The Cowboy Trail stretches from Norfolk in the state's northeast corner to Valentine, in the middle of remote, north-central Nebraska. State officials eventually hope to extend it to Chadron in northwest Nebraska, making it the nation's longest rail-trail.
Once completed, the full trail will run 321 miles through a scenic region of grass-covered sand dunes known as the Nebraska Sandhills. National trail advocates have announced plans to make it a part of the Great American Rail-Trail, a 3,700-mile, coast-to-coast trail designed to connect Washington state and Washington, D.C.
"Once it's fully developed, it's going to have a significant impact on the small towns it passes through," said Chuck Griffith, president of the Nebraska Trails Foundation and a former local economic development official. "It might be the difference between a restaurant making it and not making it. It's not going to save the town, but it will help the economy."
Griffith said the trail has been used to facilitate taco rides, where a group of cyclists rides to a Mexican restaurant.
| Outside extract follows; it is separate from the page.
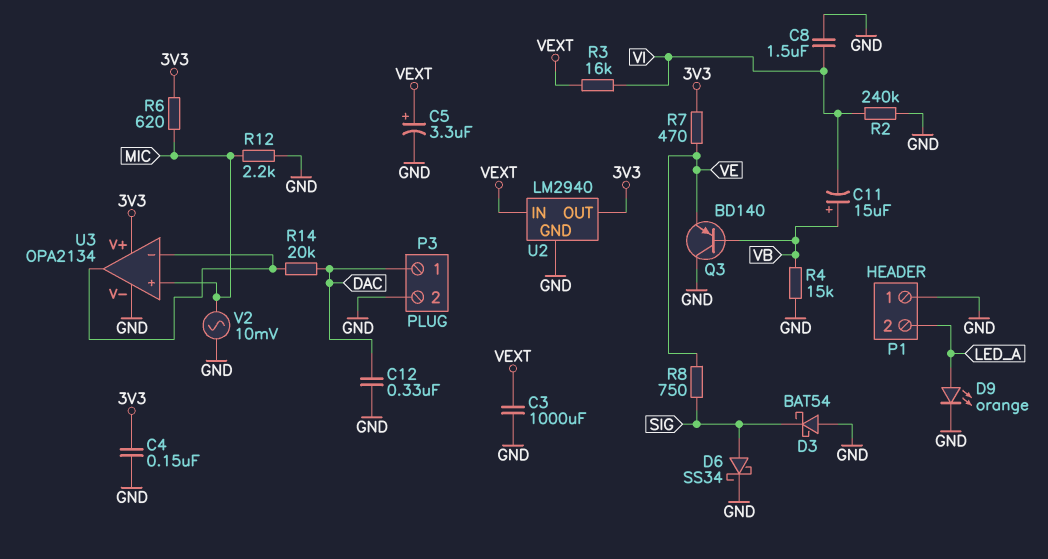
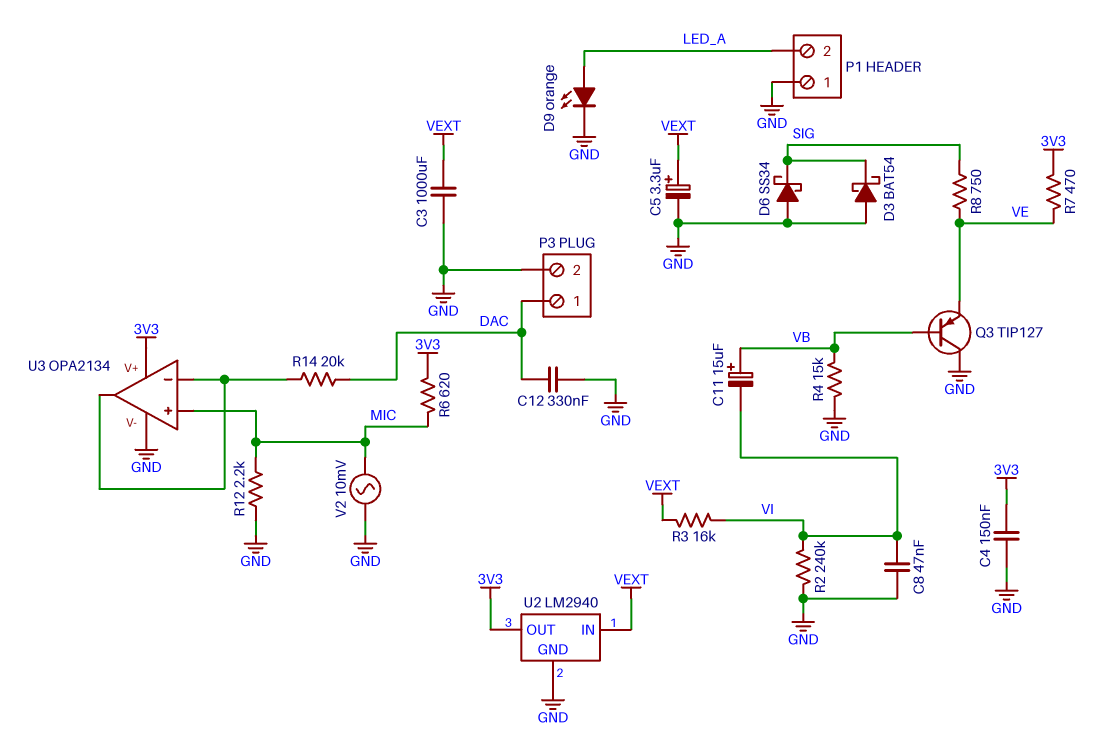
C8: 1.5uF (GND, VI) -> 47nF (GND, VI)
D6: schottky SS34 (A SIG, K GND) -> schottky SS34 (A GND, K SIG)
Q3: PNP BD140 (B VB, C GND, E VE) -> PNP TIP127 (B VB, C GND, E VE)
Other rides take bikers to wineries or bars.
Some small-town officials along the route say the trail has given a small but noticeable boost to their communities.
"We're very fortunate to have it," said Ed Brown, the mayor of Long Pine, a town of 300 in north-central Nebraska. "It's one of the few assets little towns like Long Pine have, and it has real potential in the future to help tourism come through."
Brown said community leaders converted an old railroad bunkhouse into a kind of hostel for bicyclists. For $35 a night, riders passing through town can get a private bed with a sink and a communal shower and toilet just a block from the trail.
Brown said the bunkhouse has drawn small bike-touring groups and even a cross-country bicyclist from Israel. He said he was concerned about flood damage to the trail on both sides of town.
"We need something like this," he said.
Duryea said residents along the Cowboy Trail tend to use the trail for dog-walking or casual strolls, but it also has drawn international bike riders from as far as British Columbia and Germany. It has also served local bicycle events and ultramarathons.